===== Text segment =====

All of lore.kernel.org
 help / color / mirror / Atom feed
From: Andrew Morton <akpm@linux-foundation.org>
To: mm-commits@vger.kernel.org, willy@infradead.org, will@kernel.org,
	vbabka@suse.cz, riel@surriel.com, peterx@redhat.com,
	palmer@dabbelt.com, nadav.amit@gmail.com, mpe@ellerman.id.au,
	mhocko@suse.com, hch@infradead.org, hca@linux.ibm.com,
	edumazet@google.com, david@redhat.com,
	dave.hansen@linux.intel.com, brauner@kernel.org,
	borntraeger@linux.ibm.com, mike.kravetz@oracle.com,
	akpm@linux-foundation.org
Subject: + mm-remove-zap_page_range-and-create-zap_vma_pages.patch added to mm-unstable branch
Date: Thu, 05 Jan 2023 18:12:04 -0800	[thread overview]
Message-ID: <20230106021205.7180DC433D2@smtp.kernel.org> (raw)

=====

• What the task requires
Copy the full mailing list header above, line for line, with nothing changed.

===== Provided records =====

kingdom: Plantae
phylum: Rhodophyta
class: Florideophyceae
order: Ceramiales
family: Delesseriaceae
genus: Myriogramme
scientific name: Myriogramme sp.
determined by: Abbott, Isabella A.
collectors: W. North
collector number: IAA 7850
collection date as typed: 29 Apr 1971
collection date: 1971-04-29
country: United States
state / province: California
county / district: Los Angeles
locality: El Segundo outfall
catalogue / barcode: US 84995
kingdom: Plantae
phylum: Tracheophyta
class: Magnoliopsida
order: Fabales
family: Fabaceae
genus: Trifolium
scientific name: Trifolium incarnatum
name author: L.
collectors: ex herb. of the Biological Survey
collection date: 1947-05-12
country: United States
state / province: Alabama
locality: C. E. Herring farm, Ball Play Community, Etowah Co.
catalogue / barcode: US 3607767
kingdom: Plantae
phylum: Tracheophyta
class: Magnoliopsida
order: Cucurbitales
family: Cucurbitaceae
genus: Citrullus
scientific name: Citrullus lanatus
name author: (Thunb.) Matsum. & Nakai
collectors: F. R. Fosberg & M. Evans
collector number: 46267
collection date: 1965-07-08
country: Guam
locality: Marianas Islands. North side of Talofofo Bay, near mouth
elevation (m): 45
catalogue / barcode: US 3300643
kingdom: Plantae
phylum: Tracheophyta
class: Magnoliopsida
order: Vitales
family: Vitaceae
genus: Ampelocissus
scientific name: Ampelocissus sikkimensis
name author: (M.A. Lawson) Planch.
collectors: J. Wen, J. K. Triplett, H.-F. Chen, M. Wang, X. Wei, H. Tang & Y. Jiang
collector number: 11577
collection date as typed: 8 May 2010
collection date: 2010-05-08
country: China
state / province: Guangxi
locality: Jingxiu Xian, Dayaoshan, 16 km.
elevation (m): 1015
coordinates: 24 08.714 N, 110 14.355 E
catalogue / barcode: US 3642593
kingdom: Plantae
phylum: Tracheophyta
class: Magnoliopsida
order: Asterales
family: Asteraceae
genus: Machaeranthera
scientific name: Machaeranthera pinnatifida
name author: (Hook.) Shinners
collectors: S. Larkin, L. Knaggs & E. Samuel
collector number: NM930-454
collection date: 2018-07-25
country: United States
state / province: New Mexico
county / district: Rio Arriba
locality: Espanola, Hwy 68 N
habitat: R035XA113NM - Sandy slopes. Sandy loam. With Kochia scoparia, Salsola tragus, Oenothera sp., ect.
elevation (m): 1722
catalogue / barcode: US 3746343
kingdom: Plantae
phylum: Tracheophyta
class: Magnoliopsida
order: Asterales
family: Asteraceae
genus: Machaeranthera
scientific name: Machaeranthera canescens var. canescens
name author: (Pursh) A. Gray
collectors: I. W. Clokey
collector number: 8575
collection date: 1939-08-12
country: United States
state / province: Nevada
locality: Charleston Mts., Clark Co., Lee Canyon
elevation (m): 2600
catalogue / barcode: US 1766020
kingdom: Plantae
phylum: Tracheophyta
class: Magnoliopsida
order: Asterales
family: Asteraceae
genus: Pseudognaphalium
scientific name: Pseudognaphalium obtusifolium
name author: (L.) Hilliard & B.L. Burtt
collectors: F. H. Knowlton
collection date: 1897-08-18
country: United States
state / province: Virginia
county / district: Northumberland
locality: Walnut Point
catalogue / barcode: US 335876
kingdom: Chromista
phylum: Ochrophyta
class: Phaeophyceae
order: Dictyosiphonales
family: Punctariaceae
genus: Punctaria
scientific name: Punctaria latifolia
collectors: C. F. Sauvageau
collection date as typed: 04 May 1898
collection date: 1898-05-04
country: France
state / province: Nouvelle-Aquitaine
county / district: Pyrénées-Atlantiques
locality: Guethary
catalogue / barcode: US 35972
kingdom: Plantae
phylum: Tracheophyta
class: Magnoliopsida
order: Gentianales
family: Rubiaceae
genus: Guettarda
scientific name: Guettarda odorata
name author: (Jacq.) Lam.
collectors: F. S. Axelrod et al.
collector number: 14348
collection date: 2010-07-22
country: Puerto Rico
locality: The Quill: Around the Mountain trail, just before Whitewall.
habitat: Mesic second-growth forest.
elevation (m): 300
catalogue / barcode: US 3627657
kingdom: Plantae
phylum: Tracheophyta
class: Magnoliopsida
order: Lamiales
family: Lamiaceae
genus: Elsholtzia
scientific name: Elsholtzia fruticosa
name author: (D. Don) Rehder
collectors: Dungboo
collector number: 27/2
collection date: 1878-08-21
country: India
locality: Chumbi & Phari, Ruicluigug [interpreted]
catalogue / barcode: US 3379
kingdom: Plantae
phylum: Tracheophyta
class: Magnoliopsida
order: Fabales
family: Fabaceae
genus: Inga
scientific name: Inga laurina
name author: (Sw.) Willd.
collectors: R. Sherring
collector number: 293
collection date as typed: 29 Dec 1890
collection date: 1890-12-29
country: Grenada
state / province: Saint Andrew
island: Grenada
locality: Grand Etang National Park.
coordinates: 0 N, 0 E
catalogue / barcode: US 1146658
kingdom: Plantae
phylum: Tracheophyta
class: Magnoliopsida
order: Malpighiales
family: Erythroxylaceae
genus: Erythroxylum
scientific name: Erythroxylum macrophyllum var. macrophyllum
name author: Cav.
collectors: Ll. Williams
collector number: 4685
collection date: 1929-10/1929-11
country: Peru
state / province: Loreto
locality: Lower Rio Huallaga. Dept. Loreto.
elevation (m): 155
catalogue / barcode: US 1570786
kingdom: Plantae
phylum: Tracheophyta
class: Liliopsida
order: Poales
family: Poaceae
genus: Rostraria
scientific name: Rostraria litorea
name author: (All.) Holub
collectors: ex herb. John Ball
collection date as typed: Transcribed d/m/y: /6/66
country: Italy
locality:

=====

• Response to the task
All of lore.kernel.org
 help / color / mirror / Atom feed
From: Andrew Morton <akpm@linux-foundation.org>
To: mm-commits@vger.kernel.org, willy@infradead.org, will@kernel.org,
	vbabka@suse.cz, riel@surriel.com, peterx@redhat.com,
	palmer@dabbelt.com, nadav.amit@gmail.com, mpe@ellerman.id.au,
	mhocko@suse.com, hch@infradead.org, hca@linux.ibm.com,
	edumazet@google.com, david@redhat.com,
	dave.hansen@linux.intel.com, brauner@kernel.org,
	borntraeger@linux.ibm.com, mike.kravetz@oracle.com,
	akpm@linux-foundation.org
Subject: + mm-remove-zap_page_range-and-create-zap_vma_pages.patch added to mm-unstable branch
Date: Thu, 05 Jan 2023 18:12:04 -0800	[thread overview]
Message-ID: <20230106021205.7180DC433D2@smtp.kernel.org> (raw)